Parks and Recreation, if you are into that kind of comedy.

Amazon got some great documentaries. 

And off course, Borat.

Reactions: Thanks 1


----------



## SmokeyJoe (8/2/22)

Ill never go prime again. Had it, hated it. Took 6 months to cancel it. Some or other system issue on their side. Had to recreate my account with the US team about 5 times, which resulted in me getting deducted 5 times in one month. Another 2 months to get refunded.

I have Netflix. But shelled out few extra bucks for vpn and now watch majority of my stuff on Tubi, which is free, via US vpn (SA Tubi sucks ass)

Reactions: Thanks 1 | Can relate 1


----------



## Paul33 (8/2/22)

so far the Reacher series hasnt disappointed. its not going to win emmys for best acting but its fun and entertaining like the books.

watching the mentalist from season 1 again.

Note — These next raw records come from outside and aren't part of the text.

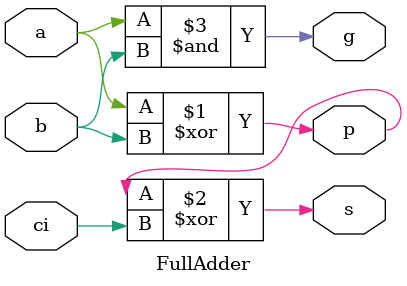
<source format=v>
module FullAdder(
    input   a,
    input   b,
    input   ci,
    output  p,
    output  g,
    output  s
);


assign p = a^b;
assign s = p^ci;
assign g = (a&b);

endmodule

</source>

i suppose i could download this stuff and watch it but im lazy clearly


----------



## Grand Guru (8/2/22)

SmokeyJoe said:


> Ill never go prime again. Had it, hated it. Took 6 months to cancel it. Some or other system issue on their side. Had to recreate my account with the US team about 5 times, which resulted in me getting deducted 5 times in one month. Another 2 months to get refunded.
> 
> I have Netflix. But shelled out few extra bucks for vpn and now watch majority of my stuff on Tubi, which is free, via US vpn (SA Tubi sucks ass)


A VPN sub to watch Netflix US and YouTube Premium (R95) are worth every cent! You get to watch YouTube ad free, YT music with background play etc. and with the VPN, loads and loads of free movies on YT too.


----------